> _TASK REQUIREMENTS_
Where the records below reach the line containing "TABLE 1 | Existing", start transcribing, and end with the line containing "Figure 1. Perspective", exactly and with nothing else added.

** Opening DATA PROVIDED block **

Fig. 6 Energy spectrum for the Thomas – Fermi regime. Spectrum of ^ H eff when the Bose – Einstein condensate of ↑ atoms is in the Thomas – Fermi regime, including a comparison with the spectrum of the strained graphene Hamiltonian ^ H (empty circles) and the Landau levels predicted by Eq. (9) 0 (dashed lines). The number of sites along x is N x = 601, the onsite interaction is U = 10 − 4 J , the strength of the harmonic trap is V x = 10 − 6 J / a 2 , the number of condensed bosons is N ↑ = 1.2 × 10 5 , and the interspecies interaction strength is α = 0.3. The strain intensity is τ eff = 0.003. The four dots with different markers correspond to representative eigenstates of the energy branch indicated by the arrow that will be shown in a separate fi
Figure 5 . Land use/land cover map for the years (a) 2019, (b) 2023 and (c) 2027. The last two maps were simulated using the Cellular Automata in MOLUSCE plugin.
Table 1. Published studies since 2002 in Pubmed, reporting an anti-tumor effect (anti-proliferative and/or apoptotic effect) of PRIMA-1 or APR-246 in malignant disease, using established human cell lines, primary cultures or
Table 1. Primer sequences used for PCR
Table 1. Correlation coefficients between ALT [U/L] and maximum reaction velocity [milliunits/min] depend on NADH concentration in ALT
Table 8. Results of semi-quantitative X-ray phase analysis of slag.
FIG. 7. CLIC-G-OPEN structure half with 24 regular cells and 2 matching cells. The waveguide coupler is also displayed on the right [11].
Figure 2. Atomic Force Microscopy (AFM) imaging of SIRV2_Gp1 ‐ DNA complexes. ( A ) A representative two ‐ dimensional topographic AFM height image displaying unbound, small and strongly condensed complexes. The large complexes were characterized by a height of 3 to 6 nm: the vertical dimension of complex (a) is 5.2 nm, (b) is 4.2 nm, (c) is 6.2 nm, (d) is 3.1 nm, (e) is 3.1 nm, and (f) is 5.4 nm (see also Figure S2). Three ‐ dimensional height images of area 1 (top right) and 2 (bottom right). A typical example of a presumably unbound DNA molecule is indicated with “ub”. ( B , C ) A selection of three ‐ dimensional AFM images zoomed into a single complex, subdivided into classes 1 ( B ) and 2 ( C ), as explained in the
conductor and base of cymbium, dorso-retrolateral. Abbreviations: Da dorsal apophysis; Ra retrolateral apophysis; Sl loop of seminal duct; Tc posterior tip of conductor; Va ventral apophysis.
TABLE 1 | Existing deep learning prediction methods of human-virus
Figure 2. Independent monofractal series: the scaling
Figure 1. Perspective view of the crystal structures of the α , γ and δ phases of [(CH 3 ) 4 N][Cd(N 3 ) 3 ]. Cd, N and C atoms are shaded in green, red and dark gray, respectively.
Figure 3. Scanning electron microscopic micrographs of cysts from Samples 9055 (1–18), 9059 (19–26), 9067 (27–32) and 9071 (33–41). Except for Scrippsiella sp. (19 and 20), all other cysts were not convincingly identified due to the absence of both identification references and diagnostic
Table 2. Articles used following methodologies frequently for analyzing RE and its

** Closing DATA PROVIDED block **

> _SOLUTION FOR THIS EXERCISE_
TABLE 1 | Existing deep learning prediction methods of human-virus
Figure 2. Independent monofractal series: the scaling
Figure 1. Perspective view of the crystal structures of the α , γ and δ phases of [(CH 3 ) 4 N][Cd(N 3 ) 3 ]. Cd, N and C atoms are shaded in green, red and dark gray, respectively.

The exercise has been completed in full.